• Objetivo del ejercicio: Retoma, por favor, el texto sobre Olivares y el Retiro y continúalo después de su última oración.

• Texto para analizar:
________________________________________
En el centro de la tormenta que se avecinaba se encontraba el valido del rey, el conde-duque de Olivares, protagonista de este libro. La personalidad de Olivares, compleja y contradictoria, dio forma al Retiro al igual que a los destinos de España durante las décadas de 1620 y 1630. Fue él quien concibió la idea de construir el palacio, quien reunió el dinero para realizarlo y supervisó hasta el último detalle de su planificación, construcción y administración, hasta que inevitablemente el edificio se convirtió en símbolo del fracaso de su régimen.
________________________________________
• Datos de origen:
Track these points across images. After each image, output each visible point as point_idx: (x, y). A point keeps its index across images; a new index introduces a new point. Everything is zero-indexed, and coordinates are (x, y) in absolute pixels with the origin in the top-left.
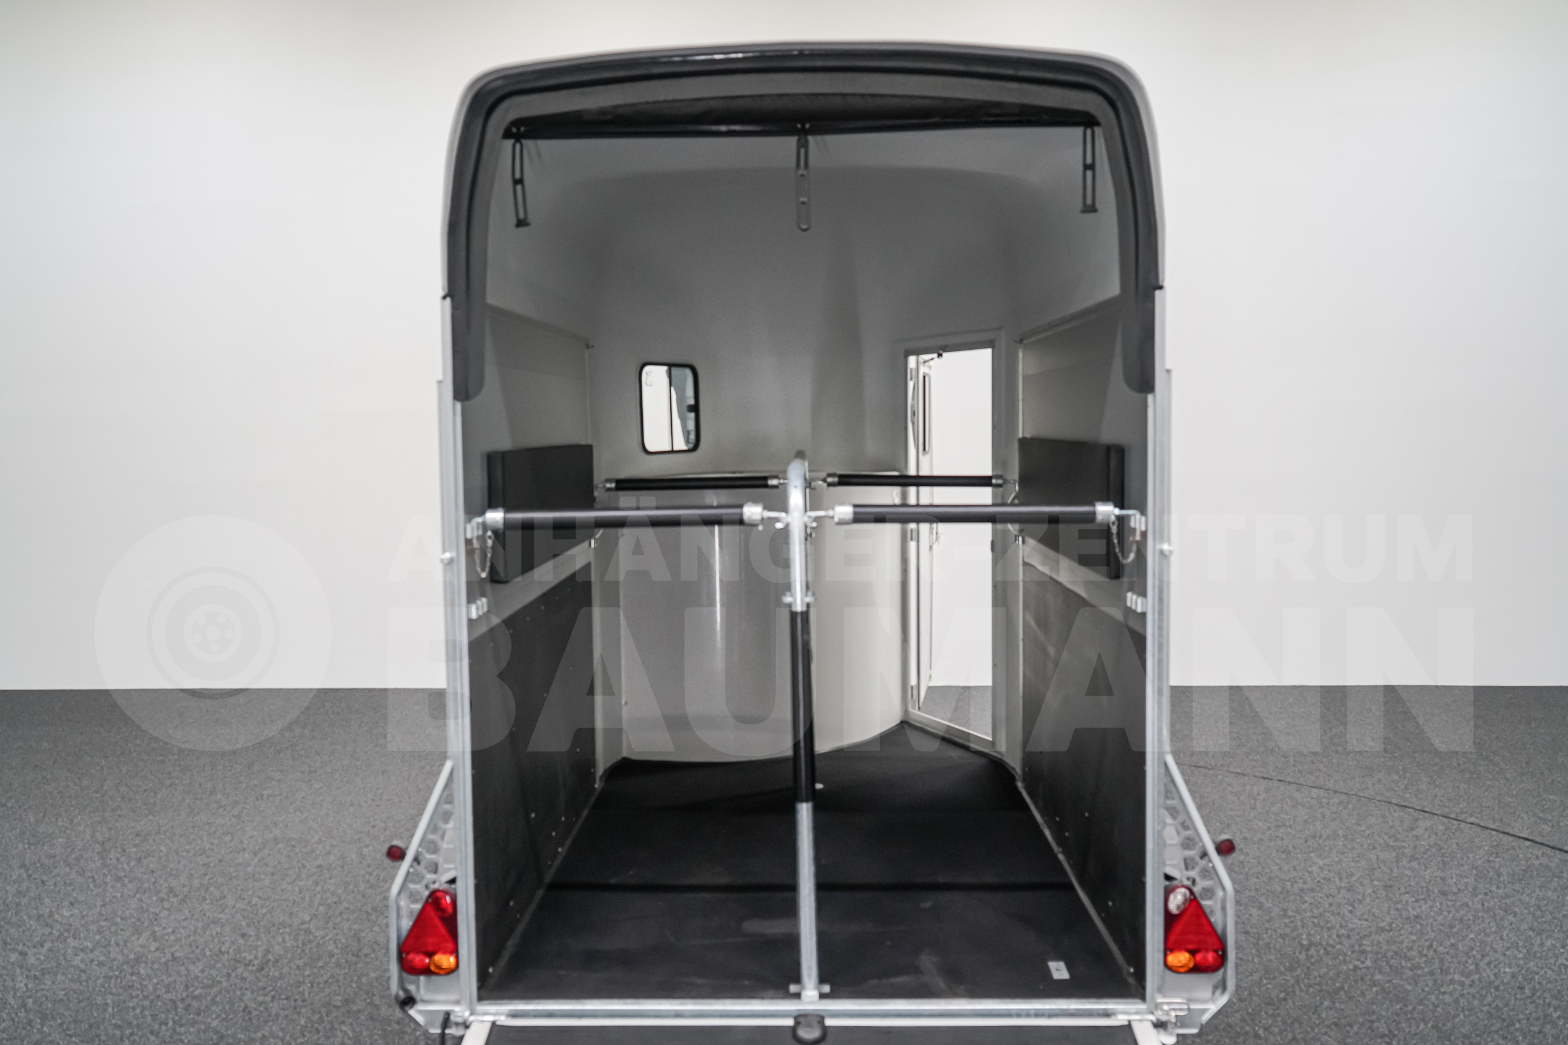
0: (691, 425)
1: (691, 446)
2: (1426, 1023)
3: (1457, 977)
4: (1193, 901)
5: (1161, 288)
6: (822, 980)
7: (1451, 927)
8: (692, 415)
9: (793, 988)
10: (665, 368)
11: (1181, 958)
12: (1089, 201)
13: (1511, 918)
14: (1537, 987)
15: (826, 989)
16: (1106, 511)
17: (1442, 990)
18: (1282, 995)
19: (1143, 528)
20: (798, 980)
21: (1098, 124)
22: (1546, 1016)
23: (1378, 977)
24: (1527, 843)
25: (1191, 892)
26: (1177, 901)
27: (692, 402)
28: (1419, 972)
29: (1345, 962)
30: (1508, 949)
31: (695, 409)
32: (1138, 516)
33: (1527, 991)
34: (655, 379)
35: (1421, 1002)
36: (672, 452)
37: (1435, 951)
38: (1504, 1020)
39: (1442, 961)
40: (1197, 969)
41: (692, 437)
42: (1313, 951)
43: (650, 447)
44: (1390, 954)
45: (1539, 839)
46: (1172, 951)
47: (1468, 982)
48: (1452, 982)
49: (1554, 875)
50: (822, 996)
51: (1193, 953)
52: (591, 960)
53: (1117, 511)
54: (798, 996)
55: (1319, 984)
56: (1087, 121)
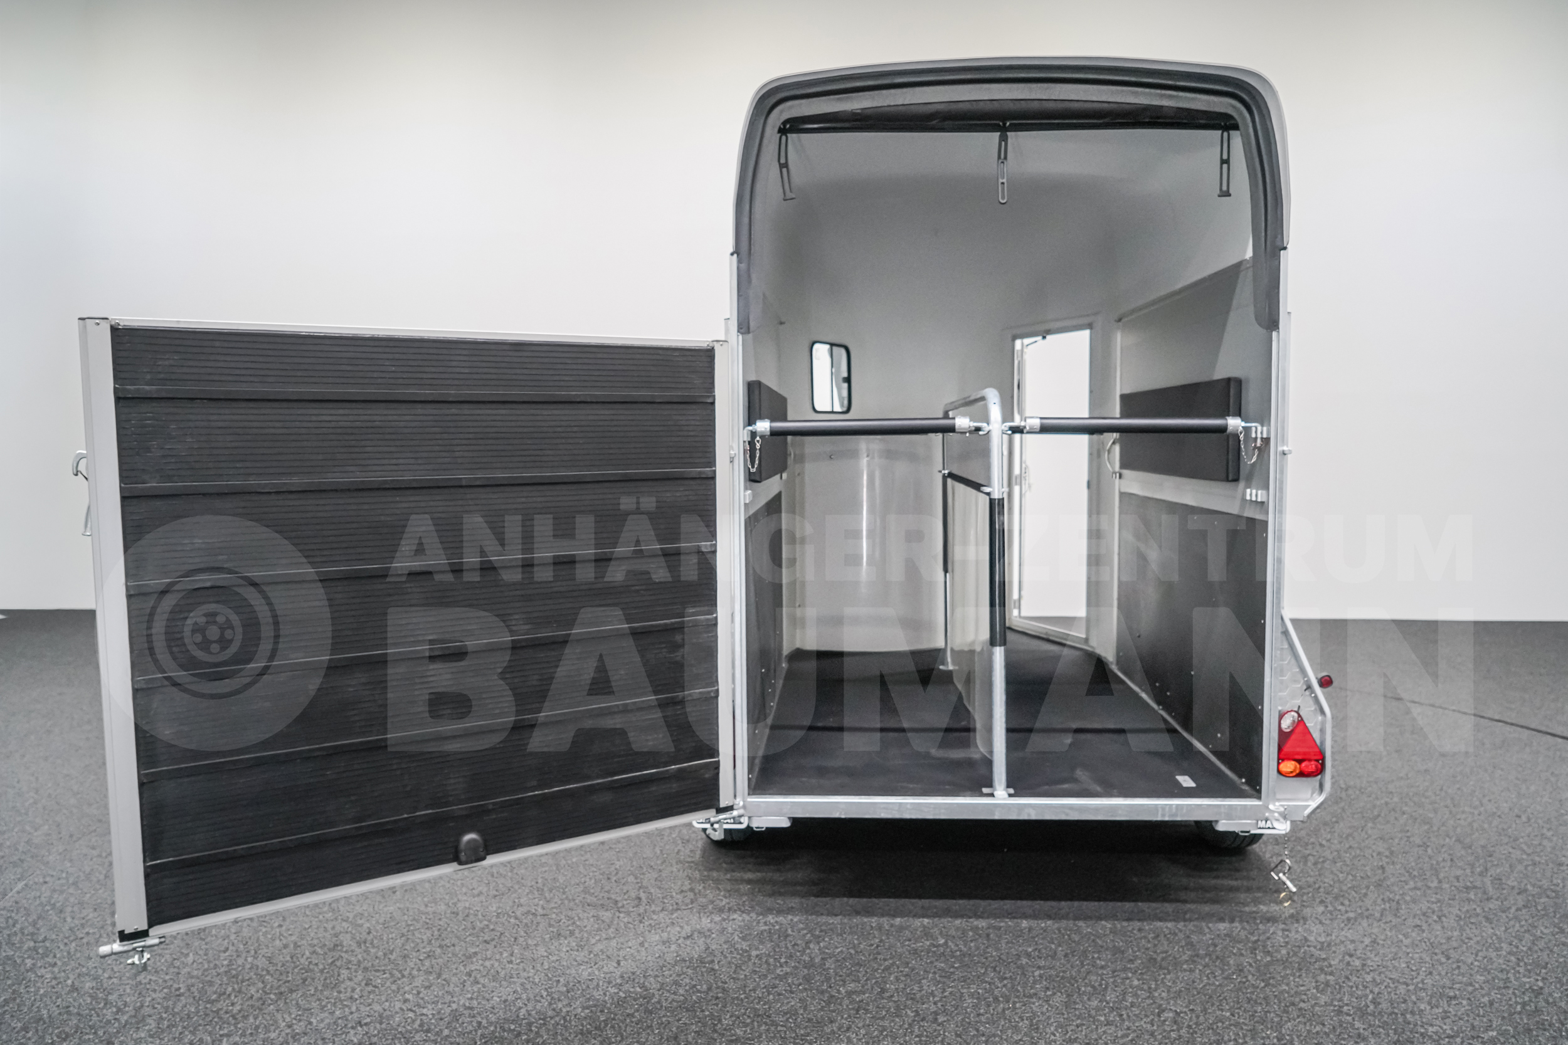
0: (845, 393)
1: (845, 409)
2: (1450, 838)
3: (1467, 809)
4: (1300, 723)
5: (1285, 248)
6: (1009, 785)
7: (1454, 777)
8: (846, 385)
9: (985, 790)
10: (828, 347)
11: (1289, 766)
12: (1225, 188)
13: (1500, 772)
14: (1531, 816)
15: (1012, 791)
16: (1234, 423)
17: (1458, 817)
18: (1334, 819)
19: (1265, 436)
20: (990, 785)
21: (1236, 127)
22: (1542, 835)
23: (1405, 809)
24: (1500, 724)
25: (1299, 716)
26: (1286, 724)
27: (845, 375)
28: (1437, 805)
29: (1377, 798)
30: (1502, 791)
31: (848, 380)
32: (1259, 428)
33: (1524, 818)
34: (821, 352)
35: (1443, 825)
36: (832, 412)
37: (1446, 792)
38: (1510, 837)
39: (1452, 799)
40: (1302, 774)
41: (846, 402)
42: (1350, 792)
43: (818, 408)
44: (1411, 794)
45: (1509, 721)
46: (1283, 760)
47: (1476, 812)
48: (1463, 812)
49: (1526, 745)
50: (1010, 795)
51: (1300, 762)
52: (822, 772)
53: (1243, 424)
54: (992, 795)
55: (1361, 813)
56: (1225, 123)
________________________________________
• Respuesta al problema:
Este es el periodo de la historia del Buen Retiro que hemos elegido para nuestro estudio, hasta la caída de Olivares en 1643, porque en nuestra opinión ilustra las complejas relaciones entre el arte y la política en un momento crítico en la historia de las monarquías occidentales. El Retiro tiene una historia posterior a esa fecha, aunque más bien triste. La fábrica estaba tan mal hecha que pronto se encontró ruinosa. Para mediados del siglo XIX, después de un periodo de abandono, guerra y de nuevo abandono, poco quedaba del palacio excepto el parque, e incluso este apenas era sino una vaga sombra de pasados esplendores.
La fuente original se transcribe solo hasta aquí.